The Texas Education Agency (TEA) annually publishes Teacher Retention by Preparation Route data that show the counts and percentages of new teachers who remain in the teaching field through the five full years of their teaching career. These data are disaggregated by preparation route (Traditional EPPs, Alternative EPPs, Post-baccalaureate programs, and out-of-state licensed teachers) and allow for a comparison of early-career longevity within teaching. Combining the two most-recent TEA reports gives us seven years of data for teachers who started in AY 2014-2015 through AY 2020-2021. Three of these new-teacher cohorts have the full five years of retention data in the combined reports. In the visualization below, the years on the y-axis relate to the first academic year of teaching (2015 through 2021), and the “Year: #” columns across the top of the x-axis show the retention rate by measurement year.

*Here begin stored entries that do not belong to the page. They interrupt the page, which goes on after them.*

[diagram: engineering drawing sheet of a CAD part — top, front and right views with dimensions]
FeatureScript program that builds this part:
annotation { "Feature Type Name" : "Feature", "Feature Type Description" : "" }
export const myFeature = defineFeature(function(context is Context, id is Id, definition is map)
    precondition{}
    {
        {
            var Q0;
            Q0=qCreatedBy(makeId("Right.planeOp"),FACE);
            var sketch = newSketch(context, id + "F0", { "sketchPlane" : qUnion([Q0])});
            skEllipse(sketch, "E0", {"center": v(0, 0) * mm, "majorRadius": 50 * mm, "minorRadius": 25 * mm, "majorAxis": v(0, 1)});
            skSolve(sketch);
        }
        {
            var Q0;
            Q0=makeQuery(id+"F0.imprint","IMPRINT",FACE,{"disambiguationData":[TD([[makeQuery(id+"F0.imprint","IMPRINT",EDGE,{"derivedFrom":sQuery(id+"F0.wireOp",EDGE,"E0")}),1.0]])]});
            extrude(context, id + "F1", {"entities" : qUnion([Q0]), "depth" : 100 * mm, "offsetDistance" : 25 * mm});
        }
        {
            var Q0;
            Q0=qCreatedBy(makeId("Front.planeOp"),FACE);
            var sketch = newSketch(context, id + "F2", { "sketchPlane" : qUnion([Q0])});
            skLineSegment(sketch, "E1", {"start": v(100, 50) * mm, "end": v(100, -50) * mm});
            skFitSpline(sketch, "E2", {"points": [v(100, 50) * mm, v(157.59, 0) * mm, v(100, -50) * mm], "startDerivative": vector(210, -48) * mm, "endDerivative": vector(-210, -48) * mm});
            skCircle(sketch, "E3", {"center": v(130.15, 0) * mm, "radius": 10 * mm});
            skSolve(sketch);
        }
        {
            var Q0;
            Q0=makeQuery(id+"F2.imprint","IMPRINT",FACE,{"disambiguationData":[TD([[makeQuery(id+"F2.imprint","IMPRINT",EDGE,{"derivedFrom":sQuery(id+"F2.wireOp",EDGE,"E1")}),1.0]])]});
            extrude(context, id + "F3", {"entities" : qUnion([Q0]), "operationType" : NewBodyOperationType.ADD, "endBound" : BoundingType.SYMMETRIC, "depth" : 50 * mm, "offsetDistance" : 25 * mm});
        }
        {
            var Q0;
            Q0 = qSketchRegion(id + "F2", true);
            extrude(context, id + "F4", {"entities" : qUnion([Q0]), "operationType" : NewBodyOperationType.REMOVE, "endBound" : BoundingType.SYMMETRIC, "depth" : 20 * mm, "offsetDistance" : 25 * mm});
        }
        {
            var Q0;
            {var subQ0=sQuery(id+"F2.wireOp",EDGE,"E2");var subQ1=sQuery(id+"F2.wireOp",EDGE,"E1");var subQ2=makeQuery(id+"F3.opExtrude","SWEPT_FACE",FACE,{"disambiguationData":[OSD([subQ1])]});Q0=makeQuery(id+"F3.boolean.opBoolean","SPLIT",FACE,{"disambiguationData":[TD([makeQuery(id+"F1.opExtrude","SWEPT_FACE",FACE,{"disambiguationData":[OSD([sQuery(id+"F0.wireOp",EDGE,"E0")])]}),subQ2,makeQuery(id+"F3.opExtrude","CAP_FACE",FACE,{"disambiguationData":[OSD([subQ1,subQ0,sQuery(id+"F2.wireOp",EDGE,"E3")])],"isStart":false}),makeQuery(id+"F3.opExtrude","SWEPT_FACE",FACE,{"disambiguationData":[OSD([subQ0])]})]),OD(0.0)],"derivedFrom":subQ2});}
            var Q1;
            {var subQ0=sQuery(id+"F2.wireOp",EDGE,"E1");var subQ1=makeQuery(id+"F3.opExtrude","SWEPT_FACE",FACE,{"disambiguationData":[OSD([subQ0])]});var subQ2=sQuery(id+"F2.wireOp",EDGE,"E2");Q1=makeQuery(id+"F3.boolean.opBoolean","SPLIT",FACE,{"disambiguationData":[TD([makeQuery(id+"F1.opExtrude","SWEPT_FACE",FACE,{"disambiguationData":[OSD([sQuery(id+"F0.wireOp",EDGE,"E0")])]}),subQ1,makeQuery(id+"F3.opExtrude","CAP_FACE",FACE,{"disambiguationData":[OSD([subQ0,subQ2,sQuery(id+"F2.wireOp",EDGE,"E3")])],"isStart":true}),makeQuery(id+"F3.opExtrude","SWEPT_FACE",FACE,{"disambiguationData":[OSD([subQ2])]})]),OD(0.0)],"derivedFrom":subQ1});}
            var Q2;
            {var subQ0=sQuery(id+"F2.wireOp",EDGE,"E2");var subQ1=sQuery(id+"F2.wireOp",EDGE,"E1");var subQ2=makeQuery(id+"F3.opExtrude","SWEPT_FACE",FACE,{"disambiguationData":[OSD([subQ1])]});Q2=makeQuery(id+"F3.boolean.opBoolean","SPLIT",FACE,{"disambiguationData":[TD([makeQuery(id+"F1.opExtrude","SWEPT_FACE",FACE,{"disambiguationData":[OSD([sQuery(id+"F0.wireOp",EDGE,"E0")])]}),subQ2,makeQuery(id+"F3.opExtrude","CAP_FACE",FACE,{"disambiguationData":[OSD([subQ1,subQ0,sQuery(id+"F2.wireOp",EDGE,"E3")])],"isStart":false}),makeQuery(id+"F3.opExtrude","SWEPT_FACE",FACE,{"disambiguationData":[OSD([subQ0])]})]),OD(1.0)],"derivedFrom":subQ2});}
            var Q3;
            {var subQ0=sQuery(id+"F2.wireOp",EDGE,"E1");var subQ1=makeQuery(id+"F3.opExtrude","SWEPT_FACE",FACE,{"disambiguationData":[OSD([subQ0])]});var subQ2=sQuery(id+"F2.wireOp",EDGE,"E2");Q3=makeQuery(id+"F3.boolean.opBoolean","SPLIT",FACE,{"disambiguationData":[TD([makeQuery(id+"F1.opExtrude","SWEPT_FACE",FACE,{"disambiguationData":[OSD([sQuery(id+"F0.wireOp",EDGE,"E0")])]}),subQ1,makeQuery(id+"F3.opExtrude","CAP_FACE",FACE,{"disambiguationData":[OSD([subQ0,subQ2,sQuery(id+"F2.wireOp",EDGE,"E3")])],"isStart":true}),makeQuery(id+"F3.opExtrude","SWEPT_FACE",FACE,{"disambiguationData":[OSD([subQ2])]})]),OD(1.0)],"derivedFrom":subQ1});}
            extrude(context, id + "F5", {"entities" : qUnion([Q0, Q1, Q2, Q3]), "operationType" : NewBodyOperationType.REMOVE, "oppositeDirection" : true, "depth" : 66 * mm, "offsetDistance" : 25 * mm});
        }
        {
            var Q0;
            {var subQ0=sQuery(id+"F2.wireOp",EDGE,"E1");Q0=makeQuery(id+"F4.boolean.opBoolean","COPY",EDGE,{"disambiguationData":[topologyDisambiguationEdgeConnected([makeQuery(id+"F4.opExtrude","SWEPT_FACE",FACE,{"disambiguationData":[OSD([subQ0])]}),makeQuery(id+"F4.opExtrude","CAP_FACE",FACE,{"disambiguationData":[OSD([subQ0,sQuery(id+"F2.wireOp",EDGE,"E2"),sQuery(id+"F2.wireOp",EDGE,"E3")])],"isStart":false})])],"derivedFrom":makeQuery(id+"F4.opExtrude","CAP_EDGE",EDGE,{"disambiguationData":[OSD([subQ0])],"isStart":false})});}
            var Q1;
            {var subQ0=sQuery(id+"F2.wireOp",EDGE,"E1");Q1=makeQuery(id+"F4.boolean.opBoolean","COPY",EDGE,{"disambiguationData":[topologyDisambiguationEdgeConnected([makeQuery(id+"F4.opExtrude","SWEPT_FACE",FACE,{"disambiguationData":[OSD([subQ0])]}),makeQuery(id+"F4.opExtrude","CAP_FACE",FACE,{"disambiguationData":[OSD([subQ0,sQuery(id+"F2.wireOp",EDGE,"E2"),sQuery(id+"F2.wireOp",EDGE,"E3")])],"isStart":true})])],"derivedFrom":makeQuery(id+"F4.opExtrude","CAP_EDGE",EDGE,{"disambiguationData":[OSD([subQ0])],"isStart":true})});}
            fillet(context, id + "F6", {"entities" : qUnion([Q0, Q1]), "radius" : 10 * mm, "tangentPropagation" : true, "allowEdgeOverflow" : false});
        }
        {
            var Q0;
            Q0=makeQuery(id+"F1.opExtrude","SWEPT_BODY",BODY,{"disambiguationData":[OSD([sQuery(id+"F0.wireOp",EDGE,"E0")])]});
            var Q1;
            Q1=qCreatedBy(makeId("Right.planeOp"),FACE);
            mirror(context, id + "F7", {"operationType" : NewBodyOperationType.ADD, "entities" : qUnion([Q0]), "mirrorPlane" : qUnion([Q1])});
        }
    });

  • Similar to how retention/persistence rates are calculated for university students, retention rates for new teachers show what percentage of them started in a specific academic year and were employed in a Texas public school in the subsequent years. For example, a teacher who is issued their first standard certificate during the 2015-16 academic year and employed in a Texas public school in the following year, 2016-17, will be included in the 1-Year retention number. If the same teacher is employed in the next academic year, 2017-18, they will be included in the 2-Year retention number (TEA Report).
  • From AY2015 through AY2021, more than 158,000 new teachers were hired by Texas public schools. Across all EPP types, more than 15,000 of those new teachers (9.5%) did not remain in the teaching profession for more than one year, giving us an overall one-year retention rate of 90.5%.
  • On average across the seven years in the data, 93.4% of new teachers trained by Traditional EPPs at universities persisted to the second year of teaching, compared to 89.9% of new teachers who were trained by Alternative EPPs
  • This gap between Traditional EPPs and Alternative EPPs continues to grow over time. 
    • In Year 2, there is a 6-percentage point difference (87.3% for Traditional EPPs vs 81.2% for Alternative EPPs).
    • In Year 3, there is an almost 8-percentage point difference (81.2% for Traditional EPPs vs 73.6% for Alternative EPPs).
    • In Year 4, the difference is almost 9 percentage points (75.3% for Traditional EPPs vs 66% for Alternative EPPs).
    • In Year 5, there is an almost 10-percentage point difference (69.1% for Traditional EPPs vs 59.4% for Alternative EPPs).

NOTES: As a reminder, Traditional EPPs include all pathways to certification (traditional, alternative, and post-baccalaureate) that are offered by a college or university in Texas, while Alternative EPPs are “nontraditional routes to certification” that are not affiliated with a college or university that allow individuals with a bachelor’s degree to serve as teachers-of-record while completing teacher certification requirements in Texas. 

So What?

Across the six blog posts in this series, we have seen that more new teachers are being hired who have gone through Alternative EPPs than through Traditional EPPs. Across the various quality metrics captured by the TEA, most of the indicators support the view that new teachers produced by Traditional EPPs are rated higher than those from Alternative EPPs. The data shown above for early-career retention in the classroom may serve as the indicator that distinguishes Traditional EPPs from Alternative EPPs, given the almost 10-percentage point difference across 3 cohorts of new teachers who remained in the field through their fifth year as teacher. As with so many facets of our society, the full measure of the fallout from the Covid-affected years of AY2020 and AY2021 may not be seen for a few more academic cycles, but the early-career retention rates for teachers should be a closely-watched metric to follow in the years ahead.